3. Set Up des Mikroskops und der Zeitraffer-Protokoll

Hinweis: Diese Methode wurde implementiert, auf einem voll motorisierten und automatisierten inversen Weitfeld- Mikroskop ausgestattet mit einer sCMOS Kamera, einem Metall-Halogen-Lampe, einem Hardware-Autofokus, eine Bühne Halter für 96-Well-Platten und einer Klimakammer.

  1. Vorwärmen der Klimakammer auf 30 ° C im Voraus, um Probleme mit dem Autofokus nach dem Start des Experiments zu verhindern. Die erforderliche Zeit hängt von der Umgebungskammer verwendet wird, das Mikroskop und das Heizungssystem. Starten Sie das System in der Nacht vor dem Experiment zu erwärmen.

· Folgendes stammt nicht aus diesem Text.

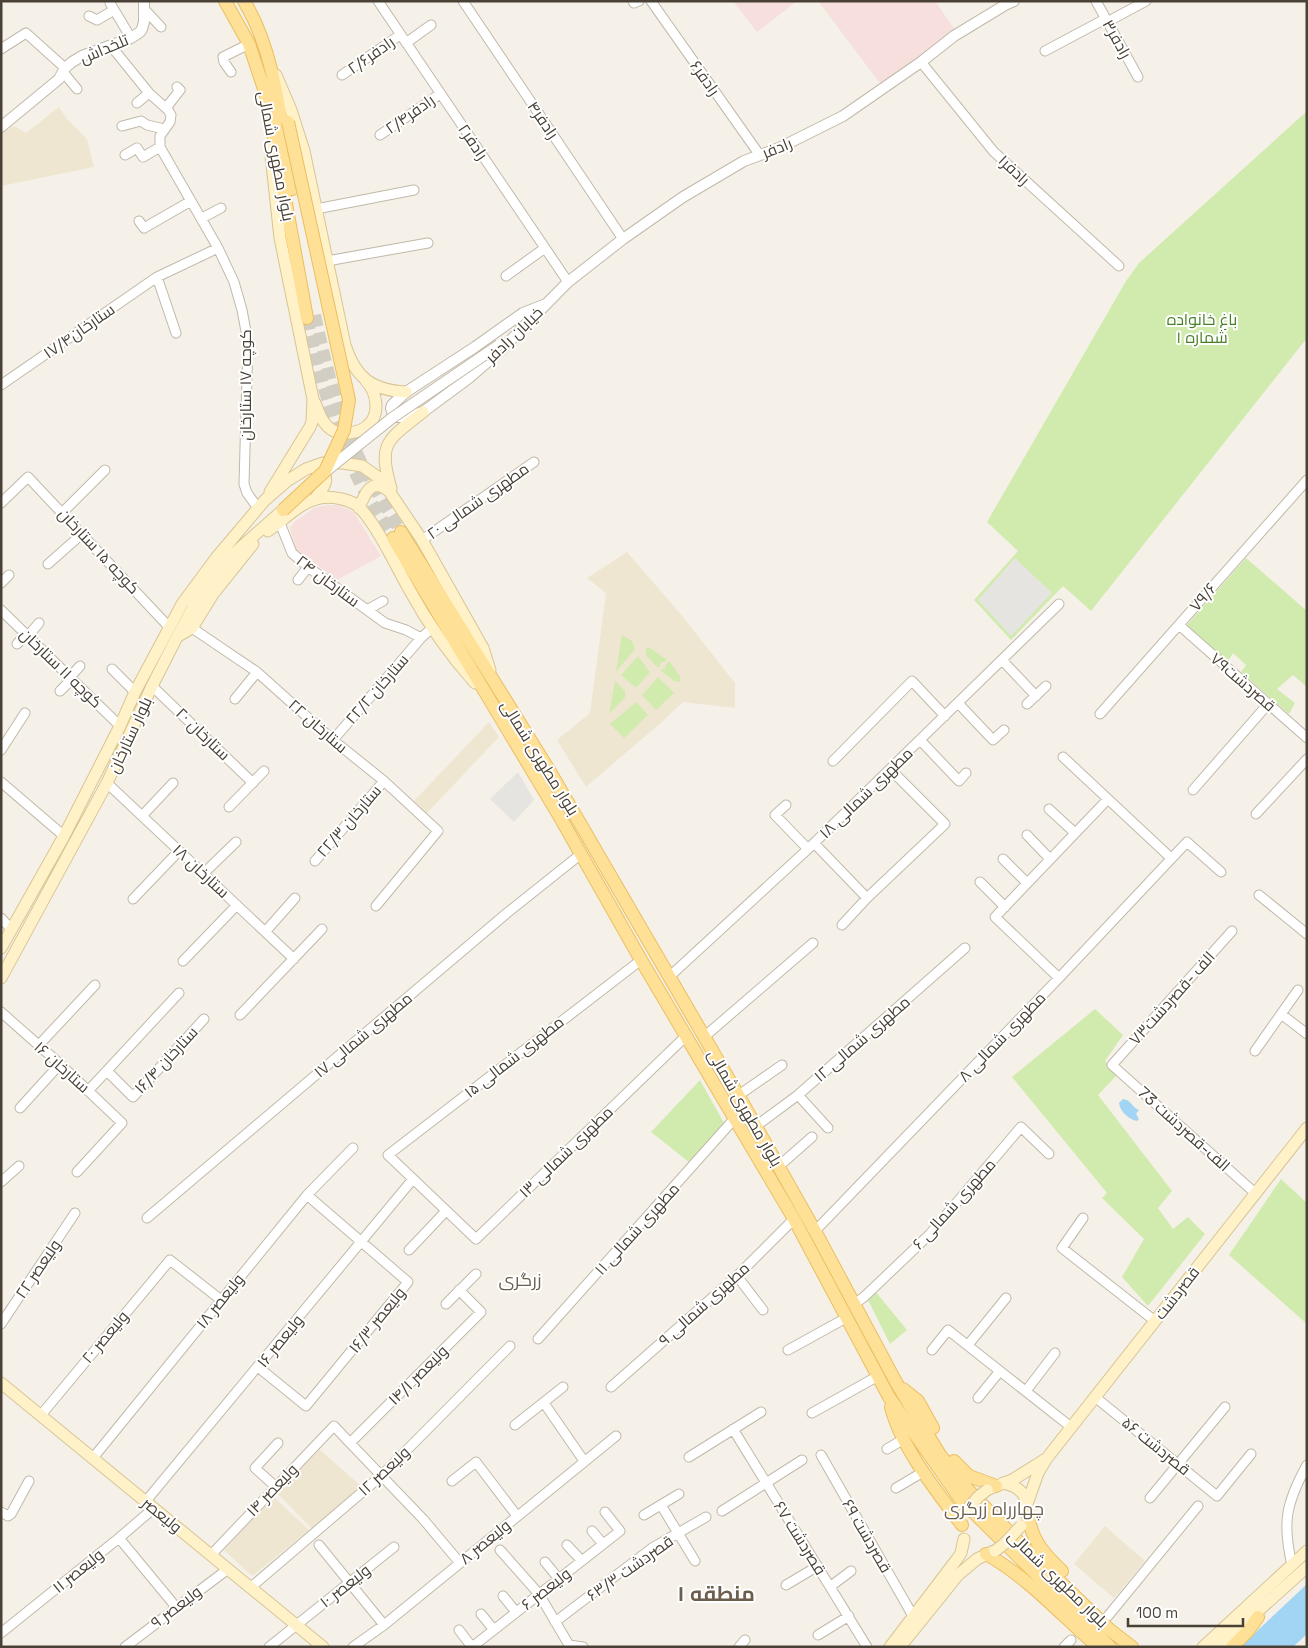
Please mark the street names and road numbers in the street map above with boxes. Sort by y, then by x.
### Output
street label: رادفر۳ [1098,16,1136,62]
street label: تلخداش [76,29,132,69]
street label: رادفر۲/۶ [343,31,399,79]
street label: رادفر۶ [685,56,725,100]
street label: بلوار مطهرى شمالى [253,89,299,223]
street label: رادفر۲/۴ [381,89,439,139]
street label: رادفر۴ [523,97,563,143]
street label: رادفر۲ [453,120,493,164]
street label: رادفر [758,133,795,164]
street label: رادفر۱ [994,150,1034,190]
street label: ستارخان۱۷/۴ [39,299,119,363]
street label: خیابان رادفر [480,302,547,369]
street label: کوچه ۱۷ ستارخان [235,329,257,441]
street label: ۲۰ مطهری شمالی [423,458,533,544]
street label: کوچه ۱۵ ستارخان [53,503,144,599]
street label: ۲۴ ستارخان [292,550,364,612]
street label: ۷۹/۶ [1185,578,1221,616]
street label: کوچه ۱۱ ستارخان [15,623,107,713]
street label: قصردشت۷۹ [1206,648,1280,716]
street label: ۲۲/۲ ستارخان [341,649,413,729]
street label: بلوار ستارخان [103,693,157,777]
street label: ۲۲ ستارخان [284,694,352,758]
street label: بلوار مطهرى شمالى [496,696,584,820]
street label: ۲۰ ستارخان [171,703,235,765]
street label: ۱۸ مطهری شمالی [815,743,917,843]
street label: ۲۲/۳ ستارخان [312,781,386,861]
street label: ۱۸ ستارخان [168,839,234,903]
street label: الف -قصردشت۷۳ [1124,947,1220,1049]
street label: ۸ مطهری شمالی [954,987,1050,1087]
street label: ۱۷ مطهری شمالی [309,988,417,1082]
street label: ۱۲ مطهری شمالی [809,991,915,1087]
street label: ۱۵ مطهری شمالی [460,1011,568,1103]
street label: ۱۶/۴ ستارخان [130,1022,202,1098]
street label: ۱۶ ستارخان [30,1036,94,1098]
street label: بلوار مطهرى شمالى [703,1046,787,1170]
street label: 73 الف-قصردشت [1133,1082,1235,1176]
street label: ۱۳ مطهری شمالی [514,1102,618,1202]
street label: ۶ مطهری شمالی [908,1154,1000,1254]
street label: ۱۱ مطهری شمالی [590,1178,684,1280]
street label: ۲۲ ولیعصر [11,1235,65,1303]
street label: ۹ مطهری شمالی [654,1257,754,1351]
street label: قصردشت [1150,1262,1204,1324]
street label: ۱۸ ولیعصر [191,1269,249,1333]
street label: ۱۶/۳ ولیعصر [344,1283,410,1357]
street label: ۲۰ ولیعصر [77,1306,133,1368]
street label: ۱۶ ولیعصر [252,1310,308,1372]
street label: ۱۴/۱ ولیعصر [384,1341,452,1409]
street label: ۵۶ قصردشت [1117,1412,1195,1480]
street label: ۱۲ ولیعصر [354,1442,414,1500]
street label: ۱۴ ولیعصر [242,1459,302,1521]
street label: ولیعصر [137,1492,186,1538]
street label: ۶۹ قصردشت [837,1495,897,1577]
street label: ۶۷ قصردشت [769,1497,831,1579]
street label: ۸ ولیعصر [455,1515,515,1569]
street label: بلوار مطهرى شمالى [1003,1526,1113,1632]
street label: ۶۳/۳ قصردشت [583,1530,677,1606]
street label: ۱۱ ولیعصر [48,1544,108,1598]
street label: ۱۰ ولیعصر [315,1560,375,1612]
street label: ۶ ولیعصر [517,1563,575,1615]
street label: ۹ ولیعصر [146,1581,206,1633]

  2. Schalten Sie das Mikroskop und Mikroskopie Automatisierung und Steuerung softwaRe. Verwenden Sie eine hohe numerische Apertur (NA) -Ölimmersionsobjektiv für eine optimale Signalerfassung und räumliche Auflösung, wie ein 100X, 1,46 NA Öl DIC Ziel. Wählen Sie den entsprechenden Filter und dichromatic Spiegel Differentialinterferenzkontrast (DIC) Bilder und Bilder von gelb-fluoreszierende und rot-fluoreszierende Protein-Fusionen zu erwerben.
  3. Einen Tropfen Immersionsöl auf das Objektiv und fügen Immersionsflüssigkeit auf den Boden des Abbildungsfenster auf der mikrofluidischen Platte Zellfokus während der Bilderfassung zu verbessern. Halterung sorgfältig die abgedichtete Mikrofluidikvorrichtung (Schritt 2.5) auf die Phase des umgekehrten Mikroskops. Stellen Sie sicher, dass die Platte sicher in der Objektträgerhalter angeordnet ist, und nicht über den Verlauf des Experiments nicht verschiebt.

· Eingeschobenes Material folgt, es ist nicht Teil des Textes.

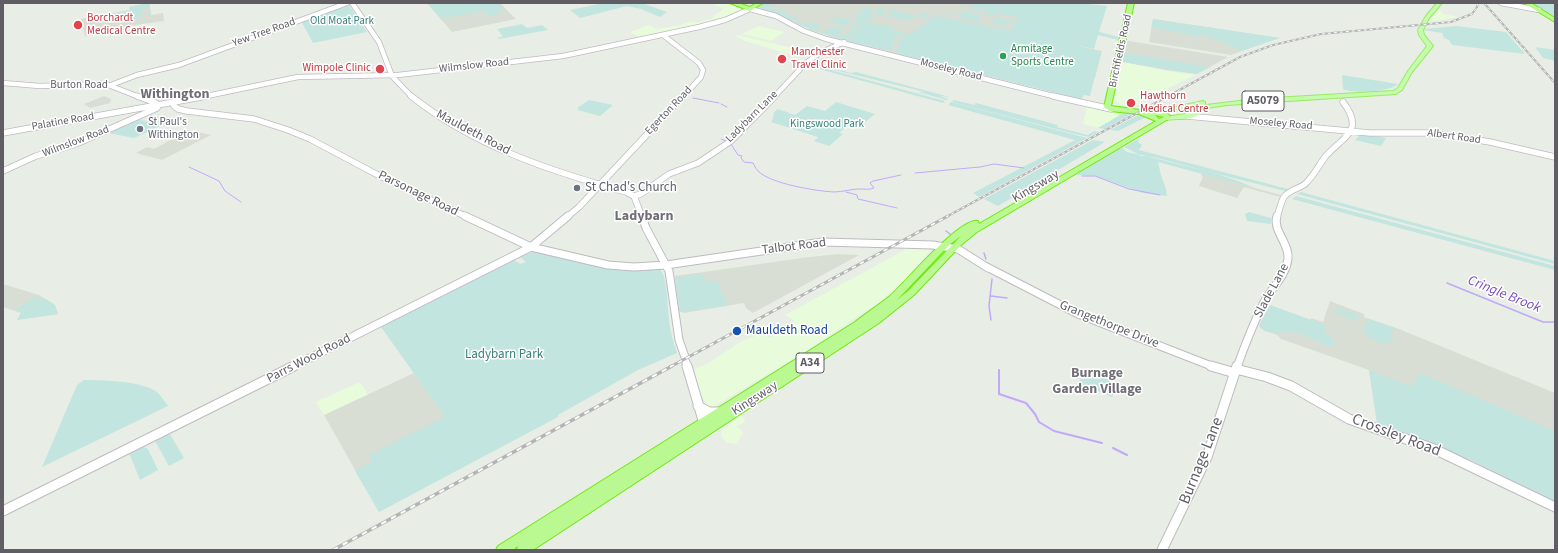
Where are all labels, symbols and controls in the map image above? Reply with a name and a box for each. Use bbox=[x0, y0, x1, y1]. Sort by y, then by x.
place label: Borchardt Medical Centre bbox=[87, 12, 155, 38]
street label: Birchfields Road bbox=[1107, 13, 1135, 89]
street label: Yew Tree Road bbox=[231, 15, 297, 51]
park label: Old Moat Park bbox=[310, 15, 374, 29]
marker: Borchardt Medical Centre bbox=[72, 19, 84, 31]
place label: Armitage Sports Centre bbox=[1011, 43, 1074, 69]
place label: Manchester Travel Clinic bbox=[791, 46, 847, 72]
marker: Armitage Sports Centre bbox=[998, 51, 1008, 61]
marker: Manchester Travel Clinic bbox=[776, 53, 788, 65]
street label: Wilmslow Road bbox=[438, 56, 510, 76]
street label: Moseley Road bbox=[919, 56, 983, 84]
place label: Wimpole Clinic bbox=[302, 62, 371, 76]
marker: Wimpole Clinic bbox=[374, 63, 386, 75]
street label: Burton Road bbox=[50, 79, 108, 93]
street label: Egerton Road bbox=[643, 84, 695, 138]
district label: Withington bbox=[141, 87, 209, 103]
street label: Ladybarn Lane bbox=[723, 88, 781, 146]
place label: Hawthorn Medical Centre bbox=[1140, 90, 1208, 116]
road number: A5079 bbox=[1242, 91, 1284, 111]
marker: Hawthorn Medical Centre bbox=[1125, 97, 1137, 109]
street label: Mauldeth Road bbox=[433, 107, 513, 159]
street label: Palatine Road bbox=[31, 110, 95, 134]
street label: Moseley Road bbox=[1249, 115, 1313, 133]
place label: St Paul's Withington bbox=[148, 116, 199, 142]
park label: Kingswood Park bbox=[790, 118, 864, 132]
street label: Wilmslow Road bbox=[41, 123, 111, 161]
marker: St Paul's Withington bbox=[135, 124, 145, 134]
street label: Albert Road bbox=[1427, 127, 1481, 147]
street label: Kingsway bbox=[1010, 167, 1062, 207]
street label: Parsonage Road bbox=[375, 168, 461, 220]
place label: St Chad's Church bbox=[585, 180, 677, 196]
marker: St Chad's Church bbox=[572, 183, 582, 193]
district label: Ladybarn bbox=[615, 209, 673, 225]
street label: Talbot Road bbox=[761, 235, 827, 259]
street label: Slade Lane bbox=[1251, 261, 1293, 321]
water label: Cringle Brook bbox=[1465, 273, 1543, 317]
street label: Grangethorpe Drive bbox=[1057, 298, 1161, 352]
place label: Mauldeth Road bbox=[746, 323, 828, 339]
marker: Mauldeth Road bbox=[731, 325, 743, 337]
street label: Parrs Wood Road bbox=[264, 331, 354, 387]
park label: Ladybarn Park bbox=[465, 347, 543, 363]
road number: A34 bbox=[796, 353, 824, 373]
district label: Burnage Garden Village bbox=[1052, 366, 1142, 398]
street label: Kingsway bbox=[729, 378, 781, 420]
street label: Crossley Road bbox=[1349, 410, 1443, 462]
street label: Burnage Lane bbox=[1176, 415, 1228, 507]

  4. Bringen Sie das Abbildungsfenster der mikrofluidischen Kulturkammer in den Fokus für die Orientierung der eingebetteten Position Marker. Konzentrieren sich auf die am weitesten links liegende Teil des ersten Strömungskammer (bezeichnet mit "A") mit der Falle 5 Größe, entsprechendeine Falle Höhe von 0,7 um.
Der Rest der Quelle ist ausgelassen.